In Qinghai, the river's Tibetan name is "River of the Peacock" (Tibetan: རྨ་ཆུ, Wylie: rma.chu, THL: Ma Chu; simplified Chinese: 玛曲; traditional Chinese: 瑪曲; pinyin: Mǎ Qū)

The Yellow River is one of several rivers that are essential for China's existence. At the same time, however, it has been responsible for several deadly floods, including the only natural disasters in recorded history to have killed more than a million people. Among the deadliest were the 1332–33 flood during the Yuan dynasty, the 1887 flood during the Qing dynasty which killed anywhere from 900,000 to 2 million people, and a Republic of China era 1931 flood (part of a massive number of floods that year) that killed 1–4 million people.[6]

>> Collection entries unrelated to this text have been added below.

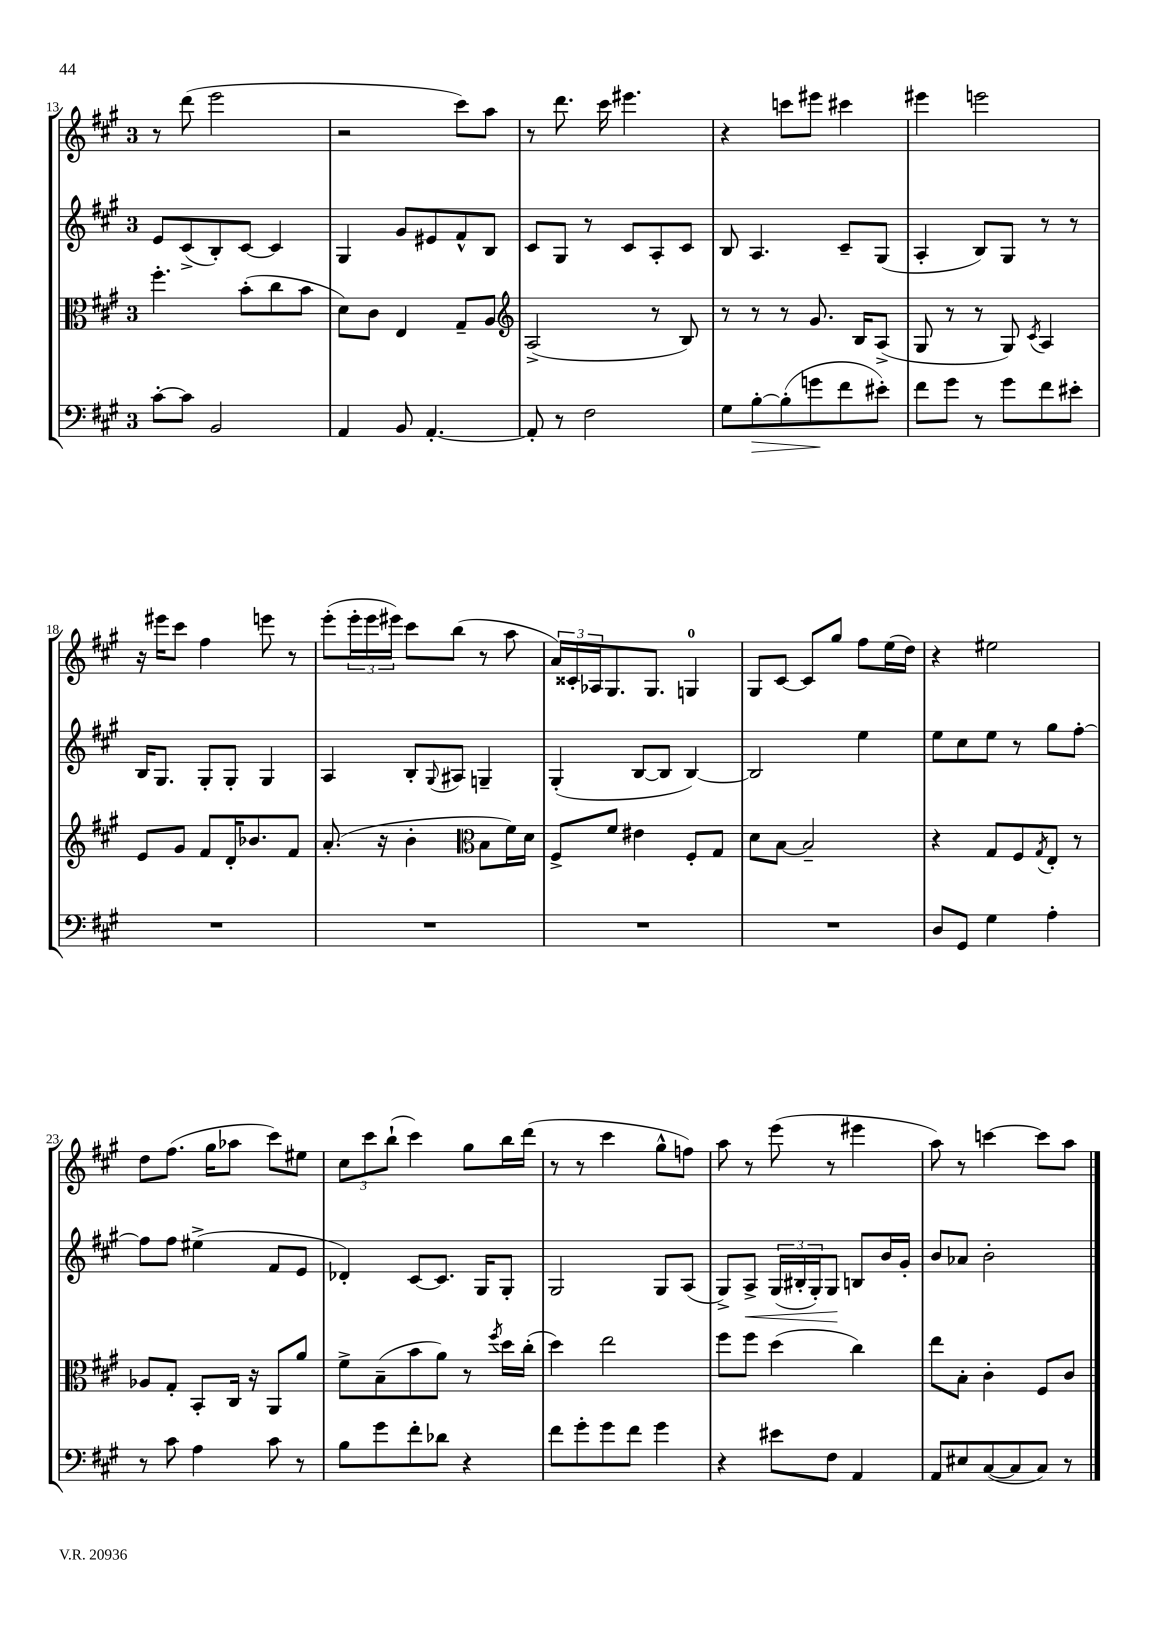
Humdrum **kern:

**kern	**dynam	**kern	**kern	**dynam	**kern
*part4	*part4	*part3	*part2	*part2	*part1
*staff4	*staff4	*staff3	*staff2	*staff2	*staff1
*clefF4	*	*clefC3	*clefG2	*	*clefG2
*k[f#c#g#]	*	*k[f#c#g#]	*k[f#c#g#]	*	*k[f#c#g#]
*M3/4	*	*M3/4	*M3/4	*	*M3/4
=13	=13	=13	=13	=13	=13
[8c#'\L	.	4.ff#'\	8e/L	.	8r
8c#\J]	.	.	(8c#^/	.	(8ddd\
2BB/	.	.	8B'/)	.	2eee\
.	.	(8b'\L	[8c#/J	.	.
.	.	8cc#\	4c#/]	.	.
.	.	8b\J	.	.	.
=14	=14	=14	=14	=14	=14
4AA/	.	8d\L)	4G#/	.	2r
.	.	8c#\J	.	.	.
8BB/	.	4E/	8g#/L	.	.
[4.AA'/	.	.	8e#X/	.	.
.	.	8G#~/L	8f#^^/	.	8ccc#\L)
.	.	8A/J	8B/J	.	8aa\J
=15	=15	=15	=15	=15	=15
*	*	*clefG2	*	*	*
8AA'/]	.	(2A^/	8c#/L	.	8r
8r	.	.	8G#/J	.	8.ddd\
2F#\	.	.	8r	.	.
.	.	.	.	.	16ccc#\
.	.	.	8c#/L	.	4.eee#X\
.	.	8r	8A'/	.	.
.	.	8B/)	8c#/J	.	.
=16	=16	=16	=16	=16	=16
8G#\L	.	8r	8B/	.	4r
!	!LO:HP:b	!	!	!	!
[8B'\	>	8r	4.A/	.	.
(8B'\]	.	8r	.	.	8cccn\L
8gn\	.	8.g#/	.	.	8eee#X\J
8f#\	]	.	8c#~/L	.	4ccc#X\
.	.	16B/KL	.	.	.
8e#X'\J)	.	(8A^/J	(8G#/J	.	.
=17	=17	=17	=17	=17	=17
8f#\L	.	8G#/	4A'/	.	4eee#X\
8g#\J	.	8r	.	.	.
8r	.	8r	8B/L)	.	2eeen\
8g#\L	.	8G#/)	8G#/J	.	.
.	.	8qc#/	.	.	.
8f#\	.	4A/	8r	.	.
8e#X'\J	.	.	8r	.	.
!!LO:LB:g=z
=18	=18	=18	=18	=18	=18
2.r	.	8e/L	16B/KL	.	16r
.	.	.	8.G#/J	.	16eee#X\KL
.	.	8g#/J	.	.	8ccc#\J
.	.	8f#/L	8G#'/L	.	4ff#\
.	.	16d'/K	8G#'/J	.	.
.	.	8.b-X/	.	.	.
.	.	.	4G#/	.	8eeen\
.	.	8f#/J	.	.	8r
=19	=19	=19	=19	=19	=19
2.r	.	(8.a'/	4A/	.	(8eee'\L
.	.	.	.	.	24eee'\L
.	.	.	.	.	24eee\
.	.	16r	.	.	.
.	.	.	.	.	24eee#X\JJ)
.	.	4b'\	8B'/L	.	8ccc#\L
.	.	.	8qqG#/	.	.
.	.	.	8A#X/J	.	(8bb\J
*	*	*clefC3	*	*	*
.	.	8B\L	4Gn~/	.	8r
.	.	16f#\L)	.	.	8aa\
.	.	16d\JJ	.	.	.
=20	=20	=20	=20	=20	=20
2.r	.	8F#^/L	(4G#'/	.	24a/LL)
.	.	.	.	.	24c##X'/
.	.	.	.	.	24A-X/J
.	.	8f#/J	.	.	8.G#/
.	.	4e#X\	[8B/L	.	.
.	.	.	.	.	8.G#/J
.	.	.	8B/J]	.	.
.	.	8F#'/L	[4B/)	.	4Gn/
.	.	8G#/J	.	.	.
=21	=21	=21	=21	=21	=21
2.r	.	8d\L	2B/]	.	8G#/L
.	.	[8B\J	.	.	[8c#/J
.	.	2B~/]	.	.	8c#/L]
.	.	.	.	.	8gg#/J
.	.	.	4ee\	.	8ff#\L
.	.	.	.	.	(16ee\L
.	.	.	.	.	16dd\JJ)
=22	=22	=22	=22	=22	=22
8D/L	.	4r	8ee\L	.	4r
8GG#/J	.	.	8cc#\	.	.
4G#\	.	8G#/L	8ee\J	.	2ee#X\
.	.	8F#/	8r	.	.
.	.	8qG#/	.	.	.
4A'\	.	8E'/J	8gg#\L	.	.
.	.	8r	[8ff#'\J	.	.
!!LO:LB:g=z
=23	=23	=23	=23	=23	=23
8r	.	8A-X/L	8ff#\L]	.	8dd\L
8c#\	.	8G#'/J	8ff#\J	.	(8.ff#\J
4A\	.	8BB'/L	(4ee#X^\	.	.
.	.	.	.	.	16gg#\KL
.	.	16C#/Jk	.	.	8aa-X\J
.	.	16r	.	.	.
8c#\	.	8AA/L	8f#/L	.	8ccc#\L)
8r	.	8a/J	8e/J	.	8ee#X\J
=24	=24	=24	=24	=24	=24
8B\L	.	8f#^\L	4d-X'/)	.	12cc#\L
.	.	.	.	.	12ccc#\
8g#\	.	(8B~\	.	.	.
.	.	.	.	.	(12bb`\J
8f#'\	.	8b\	[8c#/L	.	4ccc#\)
8d-X\J	.	8a\J)	8.c#/J]	.	.
4r	.	8r	.	.	8gg#\L
.	.	.	16G#/KL	.	.
.	.	8qff#/	.	.	.
.	.	16dd\LL	8G#'/J	.	16bb\L
.	.	(16cc#'\JJ	.	.	(16ddd\JJ
=25	=25	=25	=25	=25	=25
8f#\L	.	4dd\)	2G#/	.	8r
8g#'\	.	.	.	.	8r
8g#\	.	2ee\	.	.	4ccc#\
8f#\J	.	.	.	.	.
4g#\	.	.	8G#/L	.	8gg#^^\L
.	.	.	(8A/J	.	8ffn\J)
=26	=26	=26	=26	=26	=26
4r	.	8ff#\L	8G#^/L)	.	8aa\
!	!	!	!	!LO:HP:b	!
.	.	8ff#\J	8A^/J	<	8r
8e#X\L	.	(4dd\	(24G#/LL	.	(8eee\
.	.	.	24B#X'/	.	.
.	.	.	24G#'/J)	.	.
8F#\J	.	.	8G#/J	.	8r
4AA/	.	4cc#\)	8Bn/L	[	4eee#X\
.	.	.	16b/L	.	.
.	.	.	16g#'/JJ	.	.
=27	=27	=27	=27	=27	=27
8AA/L	.	8ee\L	8b/L	.	8aa\)
8E#X/	.	8B'\J	8a-X/J	.	8r
([8C#/	.	4c#'\	2b'\	.	[4cccn\
8C#/]	.	.	.	.	.
8C#/J)	.	8F#/L	.	.	8ccc\L]
8r	.	8c#/J	.	.	8aa\J
==	==	==	==	==	==
*-	*-	*-	*-	*-	*-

The cause of the floods is the large amount of fine-grained loess carried by the river from the Loess Plateau, which is continuously deposited along the bottom of its channel. The sedimentation causes natural dams to slowly accumulate. These subaqueous dams are unpredictable and generally undetectable. Eventually, the enormous amount of water needs to find a new way to the sea, forcing it to take the path of least resistance. When this happens, it bursts out across the flat North China Plain, sometimes taking a new channel and inundating most farmland, cities or towns in its path. The traditional Chinese response of building higher and higher levees along the banks sometimes also contributed to the severity of the floods: When flood water did break through the levees, it could no longer drain back into the river bed as it would after a normal flood, as the river bed was sometimes now higher than the surrounding countryside. These changes could cause the river's mouth to shift as much as 480 km (300 mi), sometimes reaching the ocean to the north of Shandong Peninsula and sometimes to the south.[7]